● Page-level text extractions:
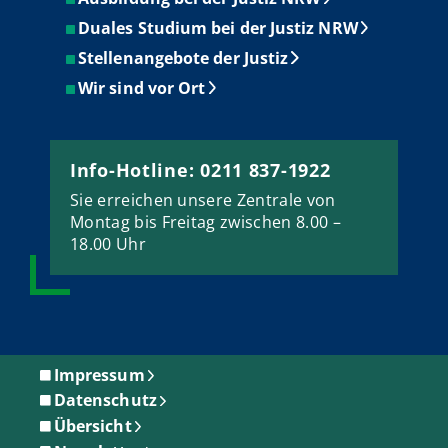
Duales Studium bei der Justiz NRW
Stellenangebote der Justiz
Wir sind vor Ort
Info-Hotline: 0211 837-1922
Sie erreichen unsere Zentrale von
Montag bis Freitag zwischen 8.00 –
18.00 Uhr
Impressum
Datenschutz
Übersicht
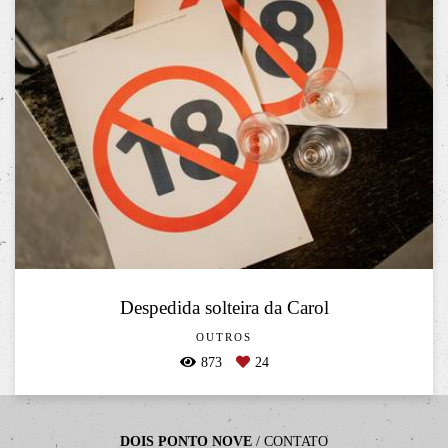
Despedida solteira da Carol
OUTROS
873
24
DOIS PONTO NOVE
/
CONTATO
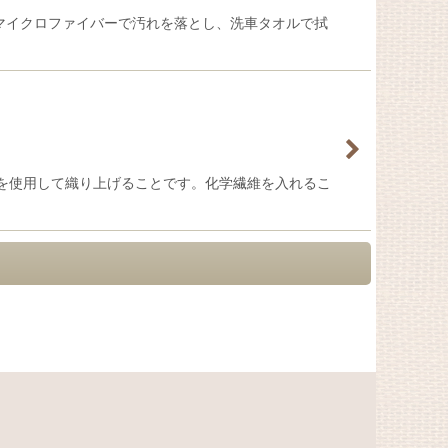
マイクロファイバーで汚れを落とし、洗車タオルで拭
を使用して織り上げることです。化学繊維を入れるこ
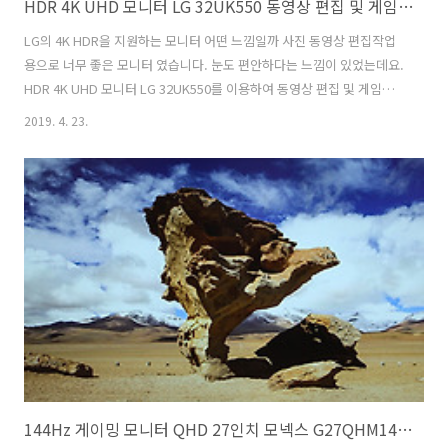
HDR 4K UHD 모니터 LG 32UK550 동영상 편집 및 게임 후기
LG의 4K HDR을 지원하는 모니터 어떤 느낌일까 사진 동영상 편집작업
용으로 너무 좋은 모니터 였습니다. 눈도 편안하다는 느낌이 있었는데요.
HDR 4K UHD 모니터 LG 32UK550를 이용하여 동영상 편집 및 게임을
해보고 평가를 해 봤습니다. 여러가지 모니터를 많이 써 봤는데요. 눈이
2019. 4. 23.
편안하다고 이야기하는 것은 4K 모니터 그중에서도 컬러 색재현율이 높
은 모니터 사용시 일부 모니터는 눈이 좀 아픈 느낌이 있었는데요. 금방
눈이 피곤해지는 모니터도 있었습니다. 그런데 LG 32UK550는 그런 느
낌이 없었습니다. 저도 눈이 꽤 예민한 편이긴 한데요. 이 모니터는 DCI-
P3 95%를 지원하면서도 화면 해상도가 무척 좋아서 다양한 작업을 할
때 편안하다는 느낌이 있었습니다. 프리앰프의 제품 내부를 ..
144Hz 게이밍 모니터 QHD 27인치 모넥스 G27QHM144 후기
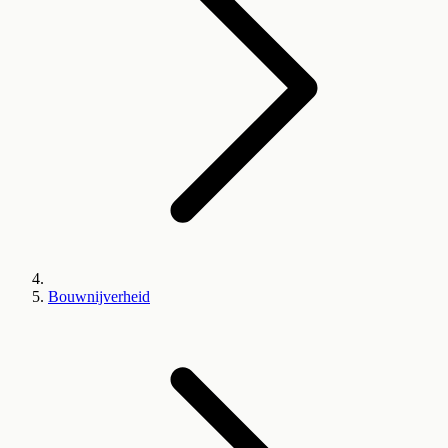
Bouwnijverheid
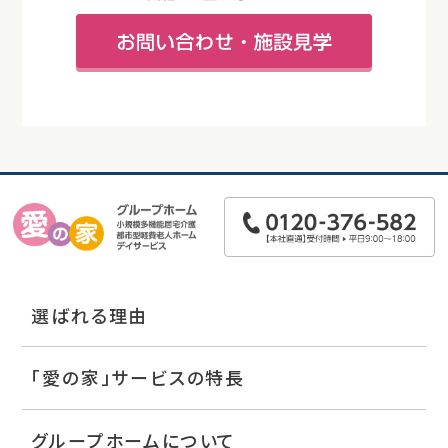
選ばれる理由
「愛の家」サービスの特長
グループホームについて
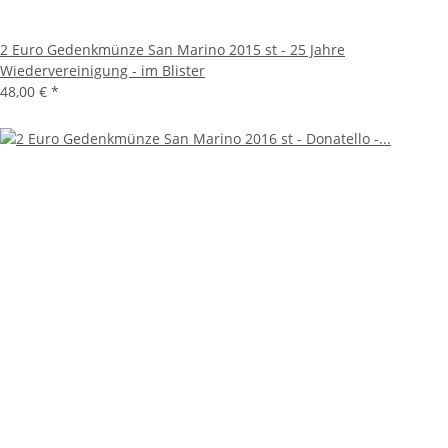
2 Euro Gedenkmünze San Marino 2015 st - 25 Jahre
Wiedervereinigung - im Blister
48,00 €
*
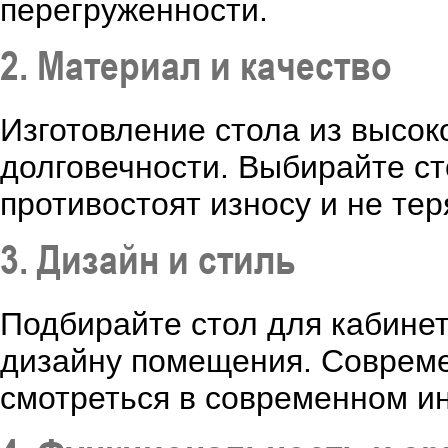
перегруженности.
2. Материал и качество
Изготовление стола из высок
долговечности. Выбирайте ст
противостоят износу и не те
3. Дизайн и стиль
Подбирайте стол для кабине
дизайну помещения. Совреме
смотреться в современном ин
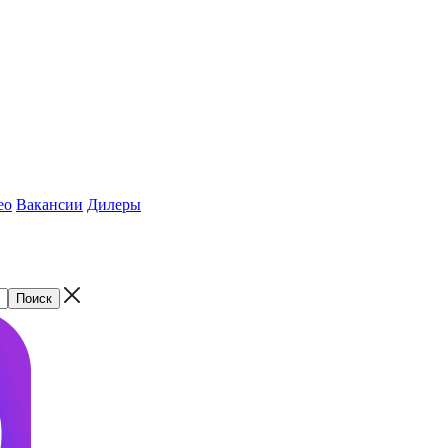
ео
Вакансии
Дилеры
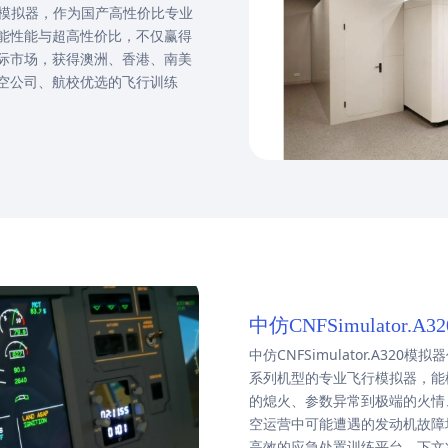
20飞行模拟器，作为国产高性价比专业
选方案
能性能与超高性价比，不仅赢得
际市场，获得澳洲、香港、南美
空公司、航校优选的飞行训练
中仿CNFSimulator
中仿CNFSimulator.A320
障模拟
系列机型的专业飞行模拟器，能
的熄火、参数异常到极端的火情
空运营中可能遭遇的发动机故障
高效的应急处置训练平台。下文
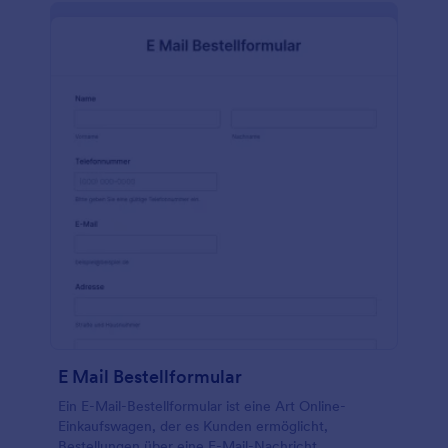
E Mail Bestellformular
Ein E-Mail-Bestellformular ist eine Art Online-
Einkaufswagen, der es Kunden ermöglicht,
Bestellungen über eine E-Mail-Nachricht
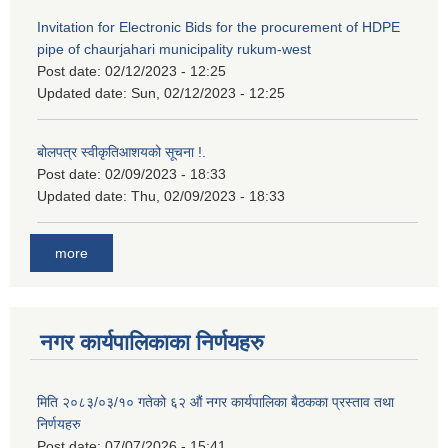
Invitation for Electronic Bids for the procurement of HDPE
pipe of chaurjahari municipality rukum-west
Post date:
02/12/2023 - 12:25
Updated date:
Sun, 02/12/2023 - 12:25
बोलपत्र स्वीकृतिआशयको सूचना !.
Post date:
02/09/2023 - 18:33
Updated date:
Thu, 02/09/2023 - 18:33
more
नगर कार्यपालिकाका निर्णयहरु
मिति २०८३/०३/१० गतेको ६२ औं नगर कार्यपालिका बैठकका प्रस्ताव तथा
निर्णयहरु
Post date:
07/07/2026 - 15:41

● Problem to work on: Among the lines above, please find those with "eine" and copy them.

● Exercise answer:
Ein E-Mail-Bestellformular ist eine Art Online-
Bestellungen über eine E-Mail-Nachricht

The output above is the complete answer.